Wednesday, January 25, 2023

Daidoji Yomito

The below is a writeup for an villainous NPC that I created for Legend of the Five Rings, a Crane samurai-ko who used the law of Kiri-sute Gonen to basically indulge her sociopathy; it was intended as a criticism of the law, which wasn't particularly detailed in the L5R corebooks. In the Wikipedia article I'm linking, it's pretty clear that striking down a commoner had a bunch of repercussions and, if abused, could easily lead to the forced seppuku of the samurai in question, but that's not information that I had at the time that I wrote the below. 

So, then: Write the truth, or the legend? 

Daidoji Yomito

Yomito is an excellent samurai-ko. She's honorable, brave, fights well and comports herself in court, as befits a member of the Crane clan. She can be charming, subtle, belligerent or demure as the situation dictates. She's been marked as somebody that the Crane clan may call upon in the future to uphold the honor of the clan, a potential clan champion - she's even gone on a warrior's journey across Rokugan in order to develop her skills.

 

She's a sociopath. And a murderer. And she gets away with it because of Rokugan's social structure.

 

Yomito realized at an early age that the peasantry were not like her; she was samurai, and they were the peasantry, and the samurai ruled over the peasantry. When she split the head of a peasant child at the age of ten - not for any particular reason - the consequences were hushed up by her doting father. A little water cleansed the bokken, she was lightly scolded and that was all. Why should anything further befall her? Obviously she was provoked, and by a peasant.

 

After her gempekku, she lured an ox-driver into the woods and stabbed him in the stomach, then watched him die. When she was betrothed, she decapitated a peasant farmer - the father of two - and claimed that he'd stumbled into her.
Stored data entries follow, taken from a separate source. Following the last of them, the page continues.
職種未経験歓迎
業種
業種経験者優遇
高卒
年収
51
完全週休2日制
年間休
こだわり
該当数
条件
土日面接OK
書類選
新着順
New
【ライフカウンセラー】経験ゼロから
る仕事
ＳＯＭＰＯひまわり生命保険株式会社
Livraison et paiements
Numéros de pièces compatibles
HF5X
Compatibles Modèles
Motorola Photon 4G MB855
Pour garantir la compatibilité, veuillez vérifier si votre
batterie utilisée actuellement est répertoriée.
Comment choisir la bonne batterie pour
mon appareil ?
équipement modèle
When her betrothed died from a snakebite near his bed (how sad for her!), she vented her fury on a pair of nightsoil collectors whose odor offended her. Nobody said anything. They were just peasants. When she slew a husband and wife whose porcelain tea sets were the pride of the Daidoji, on the pretext that they had been rude to her, it was agreed that it would be a good idea for her to go on a warrior's journey somewhere else. (And vent her fury on peasants who weren't nearly as valuable to the Crane.)

 

Yomito knows that the peasantry are considered a resource to the lords of the lands that she travels through, so her murders follow a nomadic pattern. Her typical operandum is to move into an area, engage in a few first-blood duels - just to establish her bonafides as a duellist - and then to settle in as just another ronin passing through the area. Then, drunk peasants start getting remarkbly clumsy around her. Who would doubt the word of a Crane duellist on a warrior's quest? Yomito is very good at professing innocence, and her high Honor and Status give her a lot of protection. Stoked on her seeming invincibility, she'll plan a spree murder, execute it, then move on before anybody can find her. 

 

Despite her intelligence, she's fully capable of making stupid mistakes that can incriminate her. If she kills a peasant on impulse, she'll use her katana, despite the fact that it identifies the murderer as a samurai, and a trained one at that. Even if she uses methods that don't identify her as a samurai, there are other clues - the force put into the blow of a wooden club, or the use of a piece of Crane-woven sash as a garrotte. She's already been identified as a sociopathic murderer by at least two Imperial magistrates, but one is dead (in a duel) and the other was recalled on an unrelated political matter and hasn't been able to find her again. 

 

How long she can continue her murders is up to the players.